You are here
Norway's oil investment forecasts cut, further drop expected
[OSLO] Oil companies have cut their expectations for investments in Norway in recent months, fresh data showed on Tuesday, and economists said they are likely to continue scaling back ambitions as the price of crude continues to fall.
Investments in the continental shelf, a cornerstone of the Norwegian economy, will probably be around 20 percent lower in 2016 than they were in 2014, according to a survey of energy firms conducted by Statistics Norway (SSB). "The decrease (in 2016 projections) is mainly due to lower estimates for exploration," SSB said.
But the downwards revision from estimates made three months earlier was still smaller than many analysts had anticipated, leading to a short-lived rally for the Norwegian crown currency against the euro and dollar.
Oil firms, including state controlled Statoil, have announced cost cuts, causing layoffs in the tens of thousands among energy producers and their suppliers, sending Norwegian unemployment to a 10-year high of 4.3 per cent.
Economists said the cutbacks were likely to continue for several years. "The oil companies have said that investments for 2015 and 2016 are more or less locked in. That means that if the oil price stays low, there is a significant downside risk to investments in 2017," Handelsbanken chief economist Kari Due-Andresen said.
Overall investments next year were seen at 181.2 billion Norwegian crowns (S$30.95 billion), against 184.9 billion predicted in June and well below the all-time high of 227.3 billion reached in 2014. "The numbers don't seem to be that bad, but they are probably not realistic.
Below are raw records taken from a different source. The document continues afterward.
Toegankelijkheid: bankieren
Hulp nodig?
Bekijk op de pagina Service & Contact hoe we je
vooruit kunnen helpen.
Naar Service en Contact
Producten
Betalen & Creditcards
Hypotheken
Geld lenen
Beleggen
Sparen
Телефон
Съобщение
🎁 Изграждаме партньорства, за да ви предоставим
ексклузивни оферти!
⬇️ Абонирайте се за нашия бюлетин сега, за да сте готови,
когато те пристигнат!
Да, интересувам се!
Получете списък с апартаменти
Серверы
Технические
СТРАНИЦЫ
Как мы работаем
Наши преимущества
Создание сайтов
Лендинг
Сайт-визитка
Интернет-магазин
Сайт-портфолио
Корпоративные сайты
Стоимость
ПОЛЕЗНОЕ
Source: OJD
We expect sharp downward adjustments going forward, but maybe not until the survey in February," DNB Markets economist Kyrre Aamdal said.
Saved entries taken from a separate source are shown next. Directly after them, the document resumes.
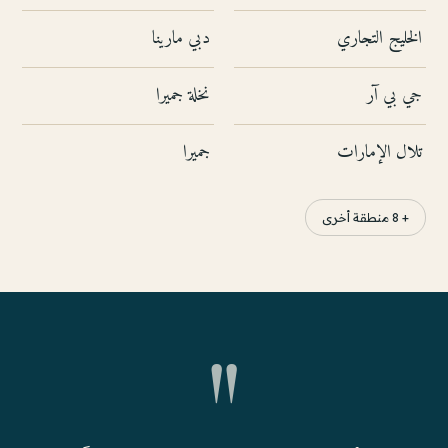
الخليج التجاري
دبي مارينا
جي بي آر
نخلة جميرا
تلال الإمارات
جميرا
+ 8 منطقة أخرى
"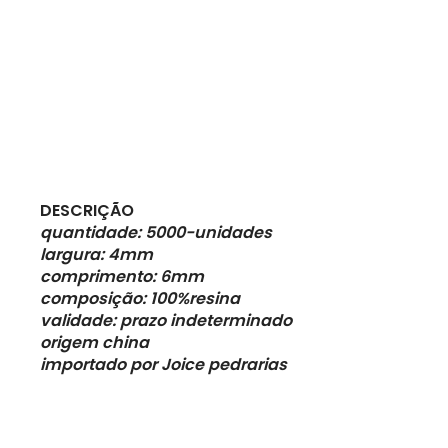
DESCRIÇÃO
quantidade: 5000-unidades
largura: 4mm
comprimento: 6mm
composição: 100%resina
validade: prazo indeterminado
origem china
importado por Joice pedrarias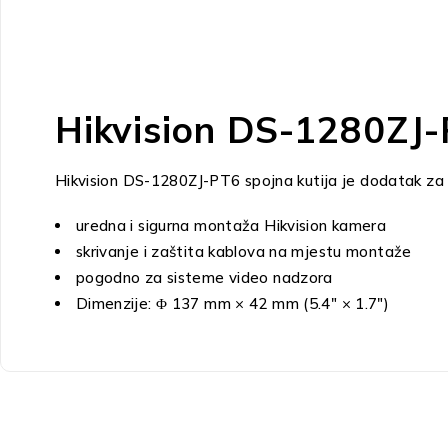
Hikvision DS-1280ZJ-
Hikvision DS-1280ZJ-PT6 spojna kutija je dodatak za 
uredna i sigurna montaža Hikvision kamera
skrivanje i zaštita kablova na mjestu montaže
pogodno za sisteme video nadzora
Dimenzije: Φ 137 mm × 42 mm (5.4″ × 1.7″)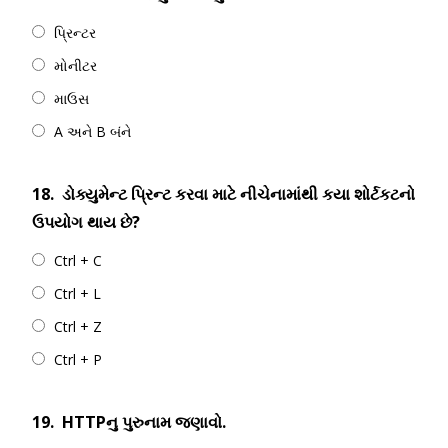
પ્રિન્ટર
મોનીટર
માઉસ
A અને B બંને
18.
ડોક્યુમેન્ટ પ્રિન્ટ કરવા માટે નીચેનામાંથી કયા શોર્ટકટનો
ઉપયોગ થાય છે?
Ctrl + C
Ctrl + L
Ctrl + Z
Ctrl + P
19.
HTTPનુ પુરુનામ જણાવો.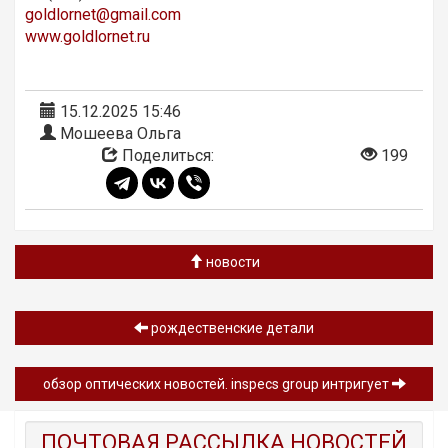
goldlornet@gmail.com
www.goldlornet.ru
15.12.2025 15:46
Мошеева Ольга
Поделиться:
199
новости
рождественские детали
обзор oптических новостей. inspecs group интригует
ПОЧТОВАЯ РАССЫЛКА НОВОСТЕЙ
He said he still expected the Norwegian central bank to cut interest rates in November to help counter a slowdown in the economy, while Handelsbanken's Due-Andresen predicted a rate reduction would come as early as next month.
The SSB survey showed oil firms were making particularly deep cuts in their purchase of services such as engineering that could be scaled back to achieve quick savings, dropping from a record 39.8 billion crowns in 2013 to just 22.5 billion in this year and a forecast 15.4 billion in 2016. "The sharp fall within services therefore contributes to explaining the challenges now faced by Norwegian suppliers to the oil industry," SSB said.
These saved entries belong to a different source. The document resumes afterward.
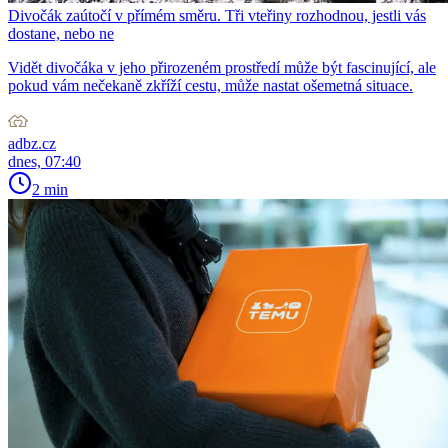
Divočák zaútočí v přímém směru. Tři vteřiny rozhodnou, jestli vás
dostane, nebo ne
Vidět divočáka v jeho přirozeném prostředí může být fascinující, ale
pokud vám nečekaně zkříží cestu, může nastat ošemetná situace.
adbz.cz
dnes, 07:40
2 min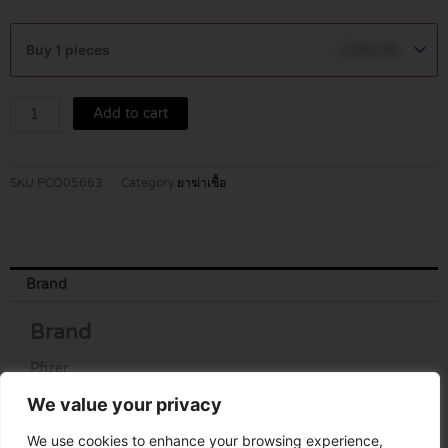
ZITHROMAX
200
Buy 1 pieces
฿
269.00
MG/5
ML
DRY
Add to cart
SYRUP
15
ML
SKU
PCO05663
Category
ยาฆ่าเชื้อ
quantity
Brand
Brand
Pfizer
We value your privacy
We use cookies to enhance your browsing experience,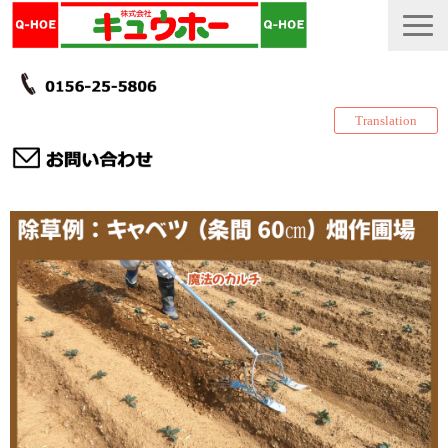
Translation
TOP
カタログ・冊子 DL
説明書
製品一覧
会社情報
採用情報
更新履歴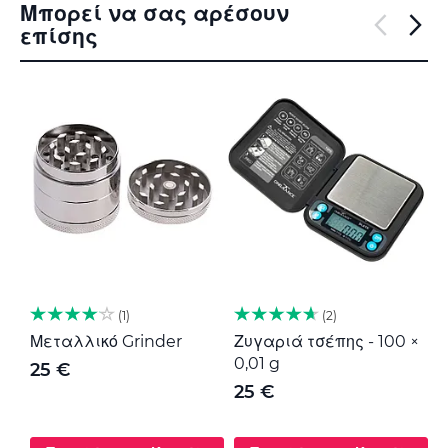
Μπορεί να σας αρέσουν
επίσης
1
2
Μεταλλικό Grinder
Ζυγαριά τσέπης - 100 ×
Μ
0,01 g
G
25 €
25 €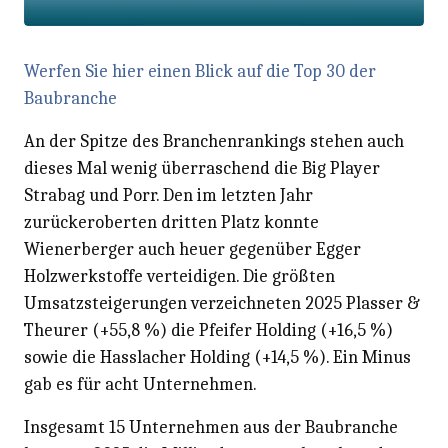
Werfen Sie hier einen Blick auf die Top 30 der
Baubranche
An der Spitze des Branchenrankings stehen auch
dieses Mal wenig überraschend die Big Player
Strabag und Porr. Den im letzten Jahr
zurückeroberten dritten Platz konnte
Wienerberger auch heuer gegenüber Egger
Holzwerkstoffe verteidigen. Die größten
Umsatzsteigerungen verzeichneten 2025 Plasser &
Theurer (+55,8 %) die Pfeifer Holding (+16,5 %)
sowie die Hasslacher Holding (+14,5 %). Ein Minus
gab es für acht Unternehmen.
Insgesamt 15 Unternehmen aus der Baubranche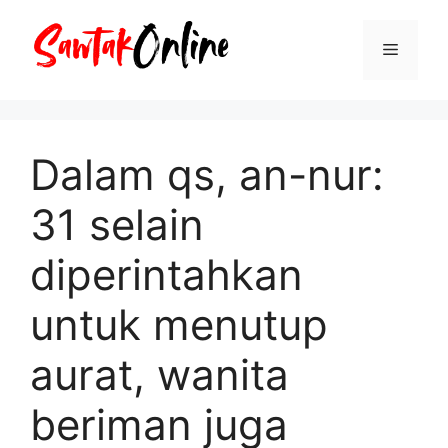
Langsung
ke
Menu
isi
Dalam qs, an-nur:
31 selain
diperintahkan
untuk menutup
aurat, wanita
beriman juga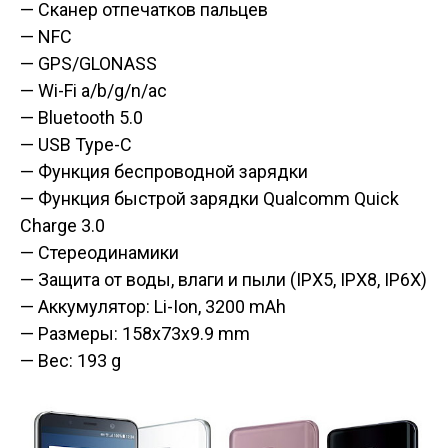
— Сканер отпечатков пальцев
— NFC
— GPS/GLONASS
— Wi-Fi a/b/g/n/ac
— Bluetooth 5.0
— USB Type-C
— Функция беспроводной зарядки
— Функция быстрой зарядки Qualcomm Quick
Charge 3.0
— Стереодинамики
— Защита от воды, влаги и пыли (IPX5, IPX8, IP6X)
— Аккумулятор: Li-Ion, 3200 mAh
— Размеры: 158x73x9.9 mm
— Вес: 193 g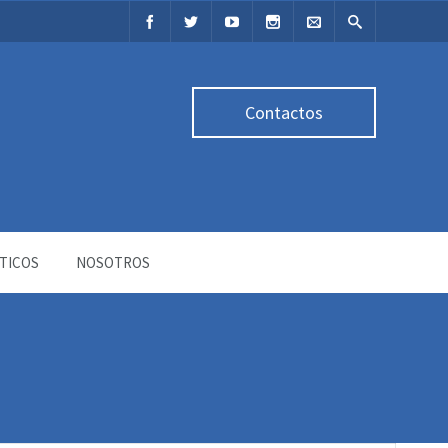
Contactos
TICOS
NOSOTROS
The preliminary oil investment figures, compiled from energy firms by SSB, are revised every quarter with the next release scheduled for Nov 24.
For 2015, investment plans inched higher compared to estimates published in June, rising to 193.0 billion crowns from 190.1 billion.
The Norwegian crown rallied to 9.37 against the euro following the publication of the numbers from 9.45 ahead of the release, but later fell back to trade at 9.44 by 1011 GMT.